The road improvement project, which supported Reza’s neighborhood road rehabilitation, kicked off in early 2013, and was completed in June of the following year. The budget for it was provided through the Afghanistan Rural Access Project (ARAP) under the Ministry of Rural Rehabilitation and Development (MRRD). ARAP, supported by the World Bank and Afghanistan Reconstruction Trust Fund (ARTF), aims to provide rural communities across Afghanistan improved access to basic services and facilities through all-weather roads.

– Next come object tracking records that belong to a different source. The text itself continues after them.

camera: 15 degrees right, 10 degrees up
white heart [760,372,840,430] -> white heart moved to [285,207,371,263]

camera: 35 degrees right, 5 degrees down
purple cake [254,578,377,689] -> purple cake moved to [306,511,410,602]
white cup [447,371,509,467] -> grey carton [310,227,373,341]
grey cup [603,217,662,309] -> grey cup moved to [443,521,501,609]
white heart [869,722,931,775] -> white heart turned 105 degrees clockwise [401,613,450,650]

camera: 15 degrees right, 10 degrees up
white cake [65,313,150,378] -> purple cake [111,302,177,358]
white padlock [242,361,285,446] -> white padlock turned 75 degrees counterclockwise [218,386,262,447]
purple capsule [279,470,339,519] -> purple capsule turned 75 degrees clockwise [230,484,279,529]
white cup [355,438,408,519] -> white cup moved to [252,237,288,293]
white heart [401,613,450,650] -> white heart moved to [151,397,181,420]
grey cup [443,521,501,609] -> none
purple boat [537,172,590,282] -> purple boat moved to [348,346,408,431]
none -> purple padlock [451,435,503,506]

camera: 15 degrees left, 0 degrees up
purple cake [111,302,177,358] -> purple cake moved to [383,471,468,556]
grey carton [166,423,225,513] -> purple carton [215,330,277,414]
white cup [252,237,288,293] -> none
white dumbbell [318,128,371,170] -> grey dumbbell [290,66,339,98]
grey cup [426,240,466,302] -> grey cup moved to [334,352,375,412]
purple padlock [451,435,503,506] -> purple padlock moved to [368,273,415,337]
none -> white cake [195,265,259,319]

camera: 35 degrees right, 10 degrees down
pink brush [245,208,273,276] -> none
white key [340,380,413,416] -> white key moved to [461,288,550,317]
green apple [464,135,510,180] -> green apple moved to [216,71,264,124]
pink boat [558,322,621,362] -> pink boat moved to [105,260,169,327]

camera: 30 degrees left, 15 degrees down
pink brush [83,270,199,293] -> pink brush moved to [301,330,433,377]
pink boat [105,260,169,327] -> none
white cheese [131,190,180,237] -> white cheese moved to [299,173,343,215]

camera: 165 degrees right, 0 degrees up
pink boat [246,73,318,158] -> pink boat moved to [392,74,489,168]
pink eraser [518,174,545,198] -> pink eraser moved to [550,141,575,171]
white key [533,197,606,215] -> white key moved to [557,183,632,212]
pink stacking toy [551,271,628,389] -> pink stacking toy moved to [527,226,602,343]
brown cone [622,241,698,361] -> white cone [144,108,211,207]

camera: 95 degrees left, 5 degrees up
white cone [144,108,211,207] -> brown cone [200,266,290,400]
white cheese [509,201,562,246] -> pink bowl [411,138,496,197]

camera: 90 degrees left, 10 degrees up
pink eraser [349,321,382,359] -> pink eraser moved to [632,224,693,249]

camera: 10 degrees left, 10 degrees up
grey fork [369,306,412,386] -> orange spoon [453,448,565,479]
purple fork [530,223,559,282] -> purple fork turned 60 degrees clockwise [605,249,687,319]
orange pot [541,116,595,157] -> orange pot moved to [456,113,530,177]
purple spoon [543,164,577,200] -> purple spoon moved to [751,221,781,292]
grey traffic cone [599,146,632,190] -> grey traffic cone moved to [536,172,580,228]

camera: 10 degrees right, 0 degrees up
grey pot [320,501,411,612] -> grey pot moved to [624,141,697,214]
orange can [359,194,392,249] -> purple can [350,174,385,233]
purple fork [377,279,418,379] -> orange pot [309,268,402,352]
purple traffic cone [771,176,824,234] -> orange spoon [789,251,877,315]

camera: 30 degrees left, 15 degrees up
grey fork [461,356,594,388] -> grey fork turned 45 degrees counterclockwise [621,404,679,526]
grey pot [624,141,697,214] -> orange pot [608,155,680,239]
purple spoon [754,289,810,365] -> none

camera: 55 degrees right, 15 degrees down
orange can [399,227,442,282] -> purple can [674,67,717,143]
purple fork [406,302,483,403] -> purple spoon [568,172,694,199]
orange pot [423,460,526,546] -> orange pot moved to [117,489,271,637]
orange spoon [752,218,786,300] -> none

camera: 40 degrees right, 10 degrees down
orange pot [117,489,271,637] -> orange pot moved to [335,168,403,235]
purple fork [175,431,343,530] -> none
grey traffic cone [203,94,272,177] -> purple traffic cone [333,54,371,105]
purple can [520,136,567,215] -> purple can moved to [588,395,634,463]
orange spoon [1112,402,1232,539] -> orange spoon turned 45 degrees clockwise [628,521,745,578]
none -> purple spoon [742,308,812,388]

To date, construction of 732 kilometers (km) of tertiary roads and 825 meters of tertiary bridges has been completed. At the same time, maintenance of 3,139 km of tertiary roads and period maintenance of 237 km of tertiary roads were also completed.

We have everything

Haji Mohammad Akhtar, 74, is the head of the Community Development Council (CDC) of Gulshan. He recalls the poor conditions prior to the improvement project. “Both women and men held their clothes and trouser legs up trying to avoid the mud and filthy water in the streets. Women had chadors and head coverings, but they had to hold their trouser legs up out of desperation.

“It was virtually impossible to walk in these streets and avoid mud and dirt, regardless of the time of the year. And when it rained, mud and sludge would practically reach to our knees.”

Haji Mehrajudin, 65, head of the CDC in Charkhi village, agrees. “Vehicles also often got stuck in the sludge. And if we were ill and needed to visit a hospital, it would take an hour to get there on the old streets,” he adds.

Mehrajudin says that since the road improvement project, more families have moved to the Fazil Big area, and residents of neighboring areas are increasingly using Fazil Big’s streets to commute to their daily work, bringing business to local shops.

“As a result of this project, business for the local shopkeepers in Fazil Big has thrived,” Mehrajudin observes. “A shopkeeper who made 500 Afghanis yesterday makes 800 today. We are lucky the ARAP noticed the problems of Fazil Big. Now that we have our new streets, it feels like we have everything.”